_SELECTED EXCERPT_.
########

Monday, March 25, 2013

"Are They Never Ever Getting Back Together Again? Latest WTI/Brent Relationship Update"

So what's that got to do with the price of gasoline in Amsterdam?


From RBN Energy:
The West Texas Intermediate (WTI) discount to Brent has narrowed 30 percent in 2013 to close at $13.95/Bbl on Friday March 22, 2013. At the same time Gulf Coast Light Louisiana Sweet (LLS) prices have moved unexpectedly to a $6.75/Bbl premium over Brent. Is the WTI discount to Brent finally unwinding? If so – then why are LLS prices trading above Brent? Today we update our analysis of the WTI/Brent spread.

########

_WHAT TO PRODUCE_. Translate this sentence from the oil price update into Spanish: "The West Texas Intermediate (WTI) discount to Brent has narrowed 30 percent in 2013 to close at $13.95/Bbl on Friday March 22, 2013." Work only from the text above.

_DATASET EXCERPT_.
########

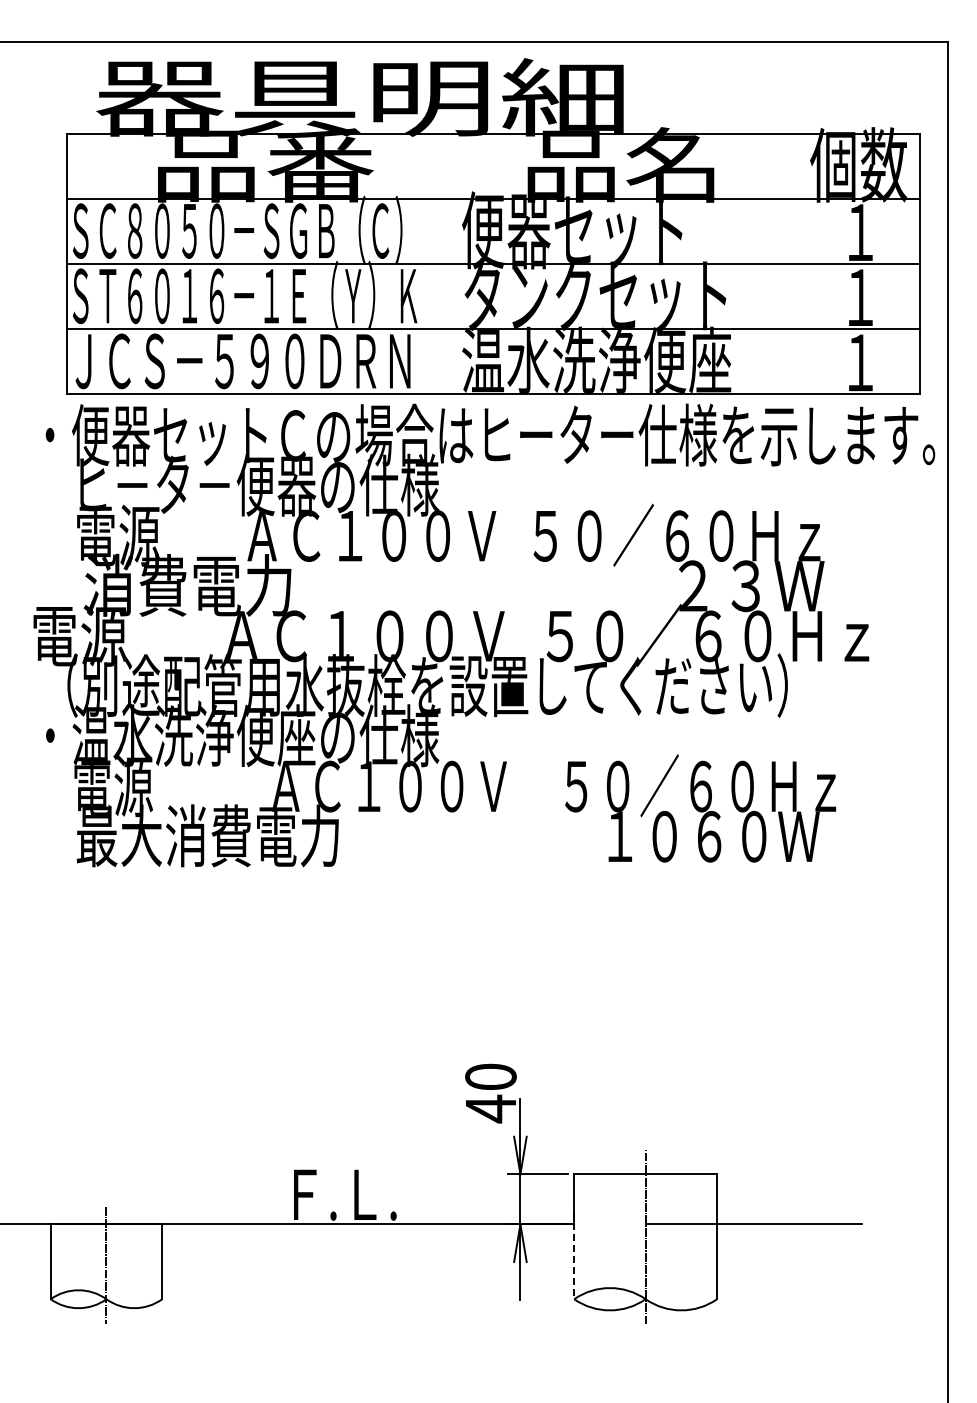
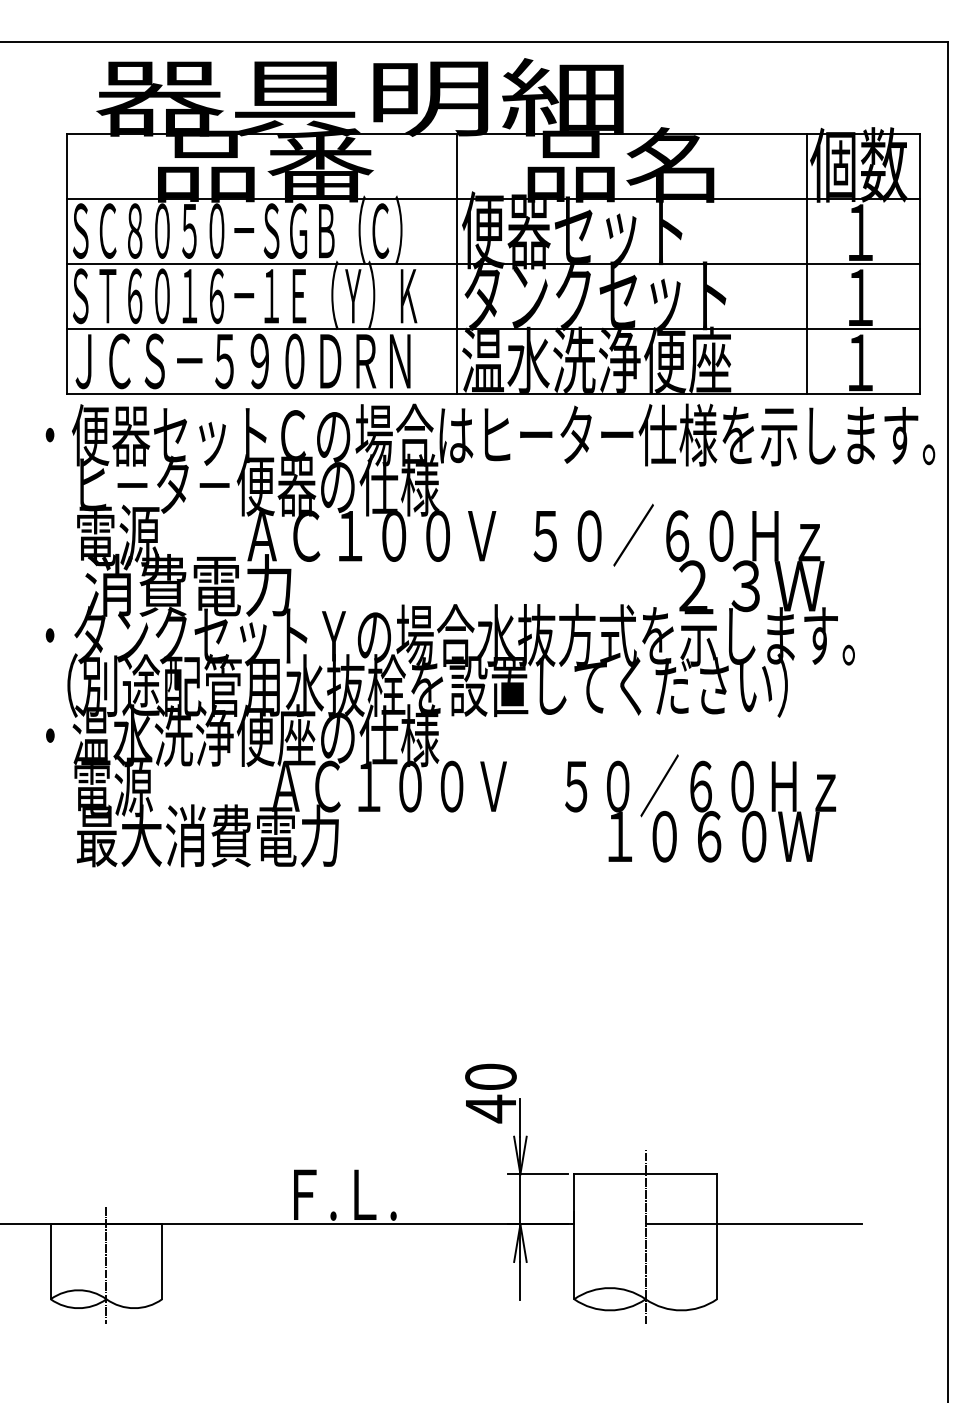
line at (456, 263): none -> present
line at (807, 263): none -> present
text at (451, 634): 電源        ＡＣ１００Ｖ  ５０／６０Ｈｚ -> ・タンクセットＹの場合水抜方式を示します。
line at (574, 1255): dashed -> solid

########

_WRITTEN SOLUTION_. El descuento del West Texas Intermediate (WTI) respecto al Brent se ha reducido un 30 por ciento en 2013 hasta cerrar en 13,95 $/Bbl el viernes 22 de marzo de 2013.